En el balcón vacío, Jomí García Ascot, 1962
[...] pocas veces la mención de Marcel Proust podrá ser más exacta en relación con título alguno del cine moderno, ya que En el balcón vacío no sólo habla del exilio español tras la Guerra Civil, sino que –pese a las hondas implicaciones emotivas que “el tema” tenía para sus autores– éste funciona sobre todo como “disparadero” de relaciones inconscientes, como mecanismo asociativo para filmar recuerdos, para acudir a la búsqueda de un pasado –la infancia– paradisíaco y esencialmente irreencontrable.
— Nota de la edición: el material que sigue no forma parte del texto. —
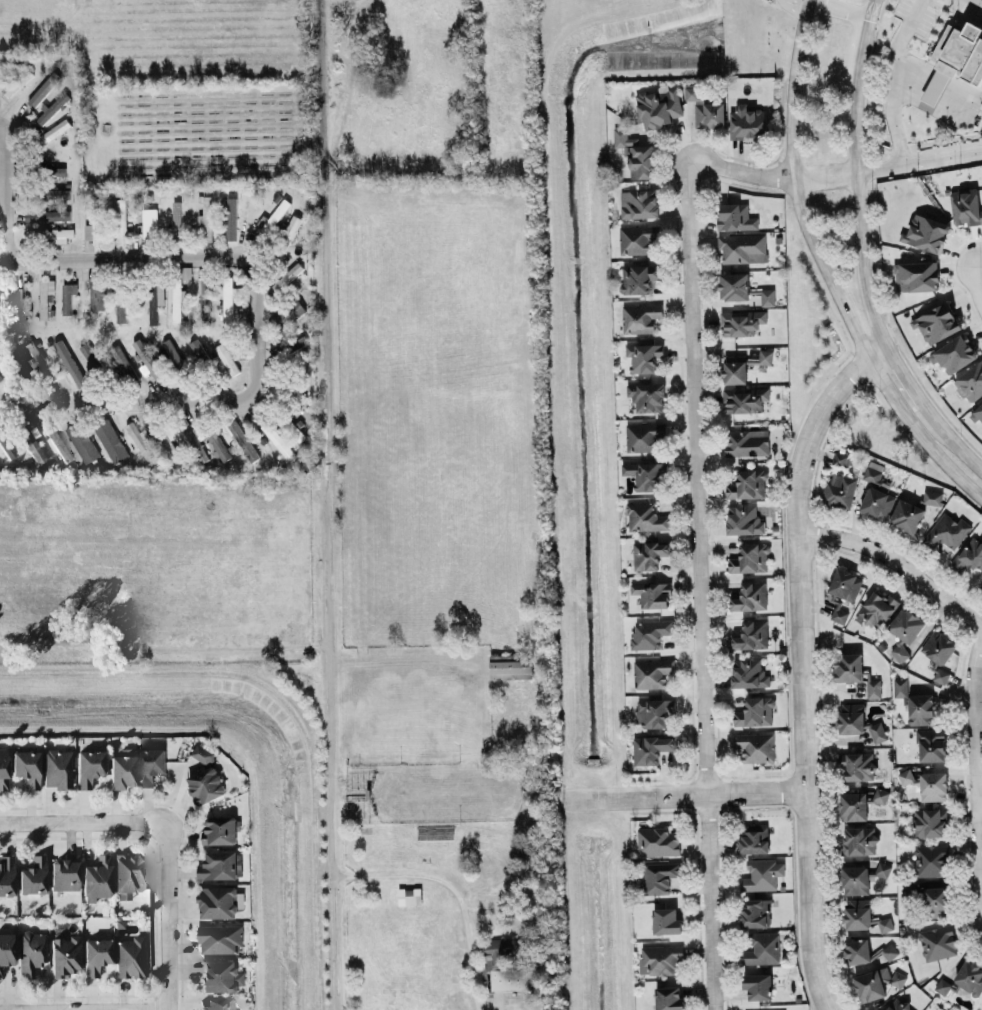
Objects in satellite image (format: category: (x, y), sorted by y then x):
road: (978, 1)
road: (838, 8)
road: (871, 8)
road: (860, 49)
building: (955, 59)
road: (913, 75)
road: (935, 86)
building: (43, 89)
road: (962, 99)
road: (893, 101)
building: (705, 106)
building: (659, 107)
building: (52, 108)
building: (747, 121)
building: (54, 130)
building: (635, 154)
road: (941, 156)
road: (9, 175)
building: (49, 193)
building: (639, 203)
building: (965, 206)
building: (48, 215)
building: (275, 215)
building: (735, 216)
road: (857, 216)
building: (206, 217)
building: (231, 218)
building: (176, 219)
building: (146, 220)
building: (121, 221)
building: (95, 223)
building: (290, 228)
building: (926, 233)
building: (48, 234)
building: (637, 239)
building: (742, 247)
road: (826, 271)
building: (286, 275)
building: (918, 276)
building: (638, 277)
road: (980, 282)
building: (734, 285)
building: (98, 295)
building: (46, 296)
building: (68, 296)
building: (767, 296)
building: (12, 297)
building: (228, 298)
building: (177, 301)
building: (154, 302)
building: (124, 304)
building: (287, 313)
road: (260, 315)
building: (640, 317)
building: (742, 322)
building: (936, 322)
building: (198, 350)
building: (955, 353)
building: (644, 356)
building: (761, 357)
building: (227, 358)
building: (91, 359)
building: (39, 362)
building: (70, 362)
building: (14, 364)
building: (734, 368)
building: (970, 382)
road: (908, 383)
building: (646, 396)
building: (745, 399)
building: (978, 412)
building: (644, 436)
building: (109, 439)
building: (139, 439)
building: (278, 440)
building: (82, 441)
building: (193, 441)
building: (746, 442)
building: (58, 444)
building: (32, 446)
road: (957, 446)
building: (840, 462)
building: (645, 474)
building: (747, 484)
building: (839, 490)
building: (876, 495)
building: (932, 497)
road: (695, 502)
road: (328, 504)
building: (906, 516)
building: (646, 517)
building: (744, 519)
building: (946, 531)
building: (649, 554)
building: (969, 555)
building: (750, 558)
road: (895, 563)
building: (845, 584)
building: (981, 586)
building: (652, 594)
building: (751, 596)
building: (878, 609)
building: (839, 611)
building: (906, 624)
building: (650, 633)
building: (751, 635)
road: (166, 646)
building: (938, 647)
building: (899, 651)
road: (801, 661)
road: (405, 665)
building: (510, 666)
building: (848, 667)
building: (652, 673)
building: (748, 673)
building: (900, 687)
building: (873, 688)
building: (920, 709)
building: (654, 711)
building: (755, 711)
building: (858, 721)
building: (931, 744)
building: (755, 746)
building: (651, 748)
building: (204, 753)
building: (151, 764)
building: (858, 765)
building: (88, 767)
building: (121, 767)
building: (26, 768)
building: (57, 768)
building: (3, 769)
building: (907, 777)
road: (974, 778)
building: (206, 785)
building: (933, 786)
road: (711, 794)
road: (593, 799)
building: (860, 801)
road: (85, 819)
building: (930, 822)
building: (220, 830)
building: (753, 838)
building: (859, 840)
building: (657, 841)
building: (931, 860)
building: (218, 865)
building: (127, 874)
building: (762, 874)
building: (6, 875)
building: (33, 876)
building: (97, 877)
building: (855, 879)
road: (454, 890)
building: (409, 896)
building: (218, 901)
building: (935, 901)
building: (756, 913)
road: (170, 914)
building: (864, 916)
building: (666, 921)
building: (220, 938)
building: (938, 942)
building: (499, 948)
building: (762, 948)
building: (6, 950)
building: (858, 950)
building: (889, 951)
building: (32, 952)
building: (64, 955)
building: (96, 955)
building: (130, 957)
building: (659, 959)
building: (219, 976)
building: (514, 979)
building: (963, 979)
building: (878, 983)
building: (758, 985)
building: (669, 998)
building: (218, 1004)
building: (898, 1005)
road: (120, 1009)

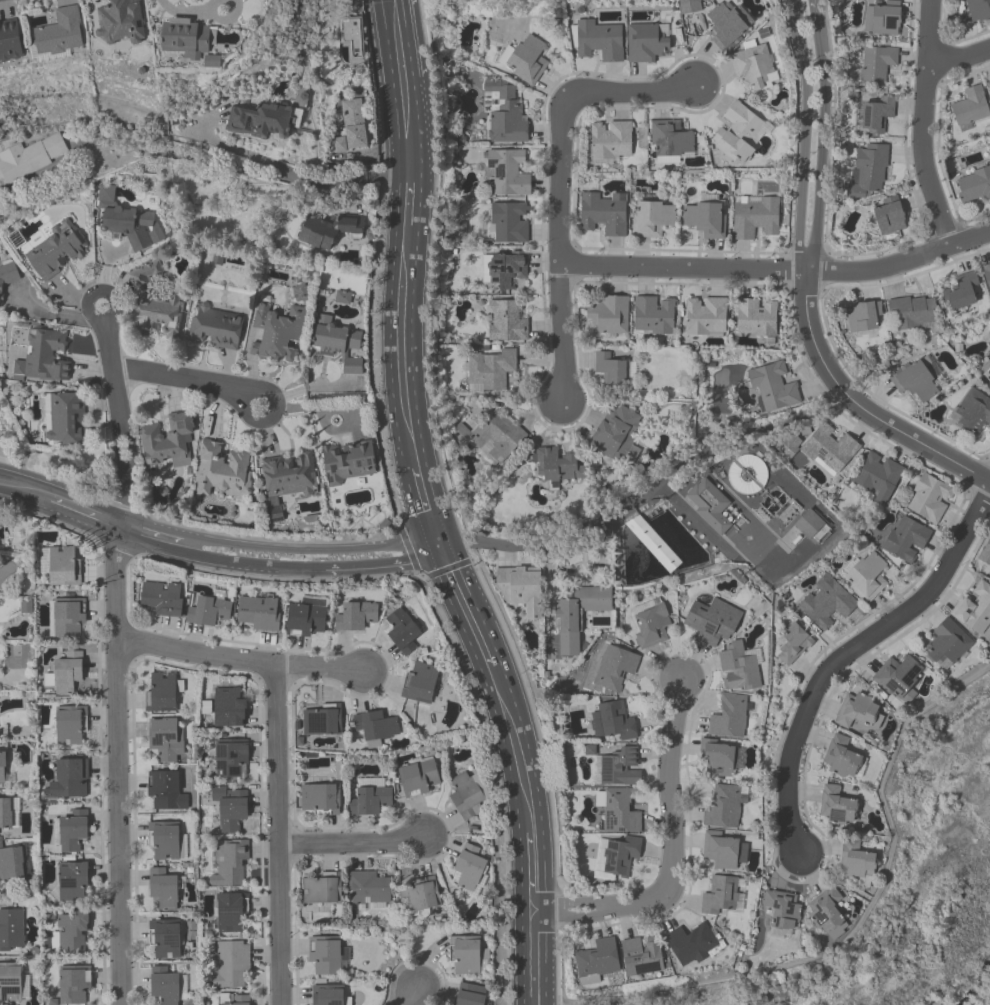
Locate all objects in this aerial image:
road: (815, 6)
building: (976, 10)
road: (794, 17)
building: (882, 20)
building: (121, 23)
building: (728, 25)
building: (60, 34)
building: (188, 40)
road: (395, 41)
building: (598, 41)
building: (10, 42)
building: (646, 42)
road: (959, 57)
building: (528, 60)
building: (876, 65)
building: (754, 68)
building: (987, 88)
road: (630, 92)
building: (971, 107)
building: (504, 111)
building: (874, 116)
building: (264, 120)
road: (922, 125)
road: (407, 126)
building: (351, 127)
building: (739, 132)
building: (670, 140)
building: (611, 141)
road: (822, 144)
road: (804, 155)
building: (30, 159)
road: (245, 166)
building: (868, 172)
building: (508, 174)
building: (974, 186)
road: (407, 200)
building: (602, 214)
building: (755, 217)
building: (652, 218)
building: (705, 218)
building: (889, 218)
building: (507, 222)
building: (129, 223)
building: (328, 229)
road: (562, 249)
building: (56, 252)
building: (505, 269)
road: (429, 270)
road: (779, 275)
building: (8, 276)
building: (986, 276)
building: (962, 292)
building: (153, 303)
road: (84, 305)
building: (912, 312)
building: (654, 315)
building: (608, 316)
building: (706, 316)
building: (756, 318)
building: (860, 320)
building: (507, 321)
building: (216, 327)
building: (278, 333)
building: (339, 345)
road: (399, 349)
building: (44, 357)
building: (489, 371)
building: (613, 371)
road: (179, 377)
building: (986, 378)
building: (917, 381)
building: (774, 389)
road: (243, 407)
road: (860, 409)
building: (973, 416)
building: (65, 419)
road: (119, 424)
road: (751, 431)
building: (618, 433)
building: (492, 438)
building: (167, 442)
building: (830, 452)
road: (0, 457)
building: (349, 462)
building: (558, 466)
building: (222, 470)
building: (878, 478)
building: (287, 480)
road: (28, 492)
building: (929, 500)
building: (709, 505)
road: (426, 507)
road: (87, 514)
road: (697, 522)
road: (146, 536)
road: (468, 541)
building: (906, 541)
road: (557, 543)
road: (412, 545)
traffic signals: (438, 546)
road: (281, 550)
road: (408, 550)
building: (985, 553)
road: (506, 556)
building: (61, 565)
road: (248, 565)
road: (384, 566)
road: (451, 568)
building: (867, 577)
building: (521, 591)
building: (162, 599)
road: (472, 600)
road: (548, 602)
building: (827, 603)
building: (975, 608)
road: (452, 609)
building: (209, 610)
building: (260, 614)
building: (578, 616)
building: (356, 617)
building: (68, 618)
building: (306, 618)
road: (444, 619)
building: (712, 622)
building: (652, 627)
building: (402, 632)
building: (948, 643)
building: (793, 645)
road: (847, 652)
road: (238, 660)
building: (740, 668)
building: (612, 670)
building: (68, 673)
building: (899, 679)
building: (424, 683)
building: (161, 692)
building: (228, 708)
building: (858, 710)
road: (533, 713)
building: (730, 718)
building: (322, 720)
building: (615, 722)
building: (68, 725)
building: (375, 727)
building: (167, 739)
road: (506, 754)
building: (721, 758)
building: (842, 758)
building: (231, 759)
road: (117, 766)
building: (618, 768)
building: (4, 770)
building: (418, 777)
building: (69, 780)
road: (667, 786)
road: (537, 787)
building: (164, 790)
building: (467, 794)
building: (370, 798)
building: (321, 799)
building: (839, 806)
building: (231, 807)
building: (725, 808)
building: (618, 811)
building: (8, 814)
building: (71, 831)
road: (278, 833)
building: (166, 841)
road: (350, 842)
building: (721, 850)
building: (617, 856)
building: (856, 862)
building: (11, 864)
building: (231, 864)
road: (521, 865)
building: (471, 869)
building: (73, 882)
building: (163, 889)
building: (369, 890)
building: (320, 891)
building: (723, 896)
building: (419, 898)
road: (645, 900)
road: (566, 903)
road: (561, 907)
building: (782, 909)
road: (522, 912)
building: (825, 914)
road: (569, 915)
building: (229, 916)
road: (862, 920)
building: (11, 931)
building: (72, 933)
road: (544, 936)
building: (166, 939)
building: (691, 944)
building: (325, 955)
building: (465, 955)
building: (641, 956)
building: (596, 961)
road: (557, 963)
building: (230, 964)
road: (524, 969)
road: (545, 978)
building: (12, 983)
building: (167, 985)
building: (74, 986)
building: (328, 995)
building: (470, 995)
road: (411, 996)
building: (236, 1000)

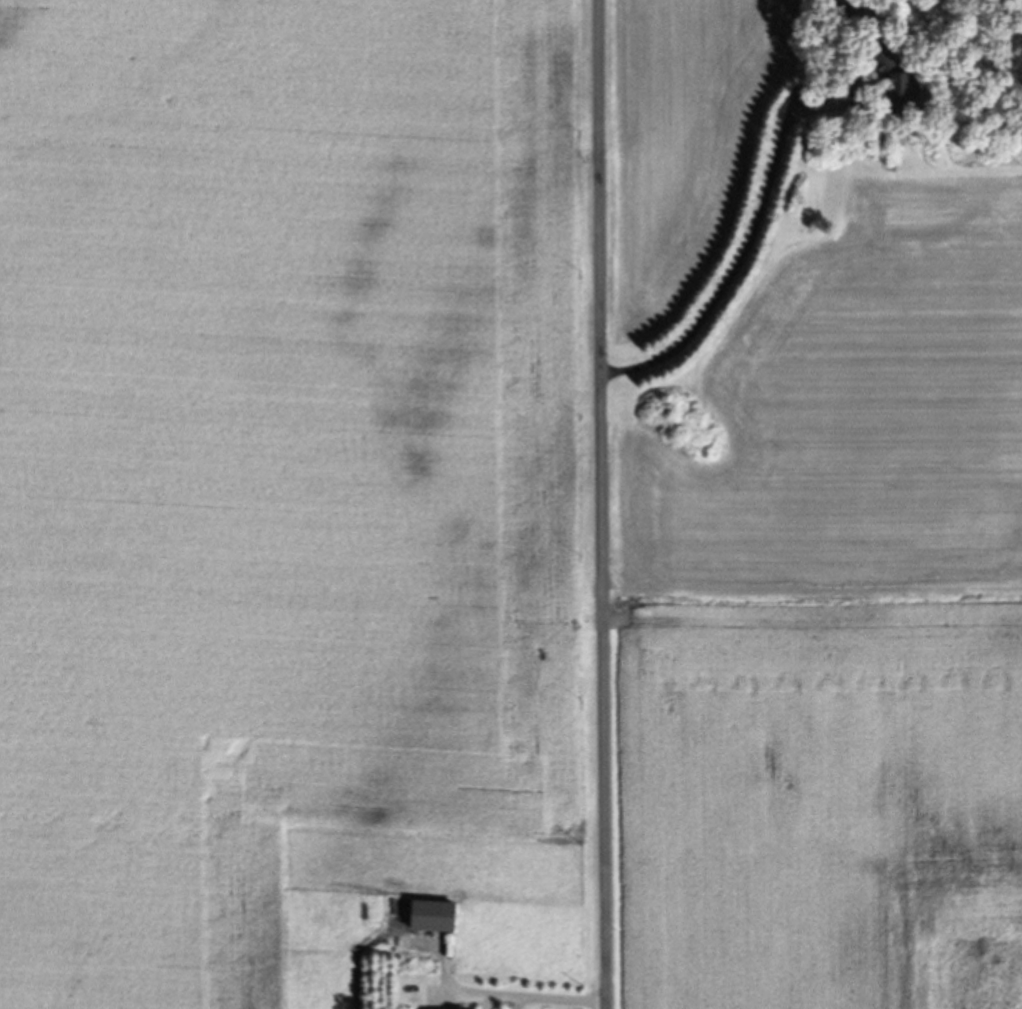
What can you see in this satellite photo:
building: (889, 88)
road: (733, 259)
road: (603, 504)
building: (428, 918)
road: (528, 997)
No es extraño entonces que el propio García Riera citase a Proust y a Rilke como “antecedentes literarios del film”, pese a que buena parte de estas implicaciones pudiesen pasar desapercibidas en una primera visión para un público español exiliado que, muy cercano a los hechos narrados, prefería casi siempre la primera parte de la película (los dolorosos avatares de la niña Gabriela Elizondo [Nuri Pereña] desde el 18 de julio de 1936) a una segunda (Gabriela adulta [María Luisa Elío] en México y su “siniestro” retorno a su Pamplona natal), “que transcurre en un tiempo y en un espacio ideales e imprecisos, el tiempo y el espacio de la emigración”. [...]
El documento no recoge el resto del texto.